WHAT IS BEING ASKED
Scan the entries for "console". Every line that holds it is to be copied.

SUPPLIED MATERIAL
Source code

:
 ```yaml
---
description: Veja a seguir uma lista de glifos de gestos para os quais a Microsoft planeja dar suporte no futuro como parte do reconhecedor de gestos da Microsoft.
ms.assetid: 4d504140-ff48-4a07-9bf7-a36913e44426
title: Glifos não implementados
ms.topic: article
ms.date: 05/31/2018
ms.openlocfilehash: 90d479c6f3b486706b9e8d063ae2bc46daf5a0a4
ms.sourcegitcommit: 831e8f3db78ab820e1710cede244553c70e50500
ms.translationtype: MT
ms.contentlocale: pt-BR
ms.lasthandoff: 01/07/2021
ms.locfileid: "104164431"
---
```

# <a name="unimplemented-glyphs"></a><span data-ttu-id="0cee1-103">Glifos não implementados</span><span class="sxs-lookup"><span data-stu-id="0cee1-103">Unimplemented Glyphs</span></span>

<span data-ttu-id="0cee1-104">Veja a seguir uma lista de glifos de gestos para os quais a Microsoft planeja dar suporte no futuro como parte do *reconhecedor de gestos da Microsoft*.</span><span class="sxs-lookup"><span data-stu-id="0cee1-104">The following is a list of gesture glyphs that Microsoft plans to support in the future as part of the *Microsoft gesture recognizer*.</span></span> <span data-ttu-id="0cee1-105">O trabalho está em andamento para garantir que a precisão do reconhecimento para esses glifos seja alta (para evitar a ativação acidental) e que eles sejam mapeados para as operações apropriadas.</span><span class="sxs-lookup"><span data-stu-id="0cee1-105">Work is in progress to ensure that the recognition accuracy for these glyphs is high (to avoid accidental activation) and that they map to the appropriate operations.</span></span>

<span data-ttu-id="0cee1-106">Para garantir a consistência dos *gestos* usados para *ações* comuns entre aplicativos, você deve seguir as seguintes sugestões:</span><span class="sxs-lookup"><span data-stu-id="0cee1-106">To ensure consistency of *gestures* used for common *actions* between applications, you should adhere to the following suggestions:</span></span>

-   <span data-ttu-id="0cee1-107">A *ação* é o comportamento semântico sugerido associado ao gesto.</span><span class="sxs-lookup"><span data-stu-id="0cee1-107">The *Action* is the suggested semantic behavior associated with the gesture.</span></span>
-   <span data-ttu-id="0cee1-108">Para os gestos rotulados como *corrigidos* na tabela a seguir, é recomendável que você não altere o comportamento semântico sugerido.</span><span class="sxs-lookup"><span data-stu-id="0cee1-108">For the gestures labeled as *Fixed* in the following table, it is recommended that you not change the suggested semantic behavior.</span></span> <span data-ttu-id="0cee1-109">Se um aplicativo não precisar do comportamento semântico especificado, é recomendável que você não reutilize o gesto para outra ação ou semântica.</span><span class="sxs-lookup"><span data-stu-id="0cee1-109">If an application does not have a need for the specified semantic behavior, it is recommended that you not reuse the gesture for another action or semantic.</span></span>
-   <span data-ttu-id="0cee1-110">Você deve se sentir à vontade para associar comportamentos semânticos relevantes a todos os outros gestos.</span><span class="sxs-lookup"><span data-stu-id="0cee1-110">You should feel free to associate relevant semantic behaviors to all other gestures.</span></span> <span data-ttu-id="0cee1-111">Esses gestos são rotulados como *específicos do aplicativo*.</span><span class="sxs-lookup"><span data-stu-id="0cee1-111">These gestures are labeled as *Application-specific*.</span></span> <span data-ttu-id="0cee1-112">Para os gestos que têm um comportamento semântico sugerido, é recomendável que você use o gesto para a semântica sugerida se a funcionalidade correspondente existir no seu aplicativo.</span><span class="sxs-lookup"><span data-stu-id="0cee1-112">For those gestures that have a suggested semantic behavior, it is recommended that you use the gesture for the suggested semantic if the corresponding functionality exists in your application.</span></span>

==

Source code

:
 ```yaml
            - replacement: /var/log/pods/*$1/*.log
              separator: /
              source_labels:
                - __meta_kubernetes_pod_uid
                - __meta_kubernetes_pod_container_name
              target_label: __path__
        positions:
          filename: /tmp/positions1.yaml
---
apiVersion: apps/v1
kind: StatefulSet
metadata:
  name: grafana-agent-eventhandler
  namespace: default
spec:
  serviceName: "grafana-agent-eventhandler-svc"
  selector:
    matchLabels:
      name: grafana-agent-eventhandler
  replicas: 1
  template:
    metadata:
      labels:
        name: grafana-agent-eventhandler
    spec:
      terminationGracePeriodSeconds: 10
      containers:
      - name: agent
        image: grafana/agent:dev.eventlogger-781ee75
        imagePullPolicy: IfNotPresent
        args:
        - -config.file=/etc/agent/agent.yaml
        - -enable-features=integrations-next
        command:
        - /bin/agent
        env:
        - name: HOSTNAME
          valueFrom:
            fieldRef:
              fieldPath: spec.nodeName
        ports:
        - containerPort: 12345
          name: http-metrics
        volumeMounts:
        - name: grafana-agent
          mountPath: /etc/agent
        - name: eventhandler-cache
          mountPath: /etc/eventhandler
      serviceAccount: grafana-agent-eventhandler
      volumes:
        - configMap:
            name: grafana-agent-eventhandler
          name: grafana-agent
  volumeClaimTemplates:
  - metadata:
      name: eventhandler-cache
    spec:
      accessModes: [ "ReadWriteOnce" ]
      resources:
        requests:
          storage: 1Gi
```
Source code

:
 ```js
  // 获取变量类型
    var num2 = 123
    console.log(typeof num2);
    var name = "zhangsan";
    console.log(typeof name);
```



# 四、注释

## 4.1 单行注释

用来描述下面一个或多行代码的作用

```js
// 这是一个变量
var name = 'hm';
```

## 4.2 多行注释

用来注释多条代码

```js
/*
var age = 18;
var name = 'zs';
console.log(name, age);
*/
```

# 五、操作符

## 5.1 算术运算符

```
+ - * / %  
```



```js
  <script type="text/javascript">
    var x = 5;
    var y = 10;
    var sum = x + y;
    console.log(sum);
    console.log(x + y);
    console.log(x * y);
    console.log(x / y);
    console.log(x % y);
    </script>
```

EXERCISE OUTPUT
    console.log(typeof num2);
    console.log(typeof name);
console.log(name, age);
    console.log(sum);
    console.log(x + y);
    console.log(x * y);
    console.log(x / y);
    console.log(x % y);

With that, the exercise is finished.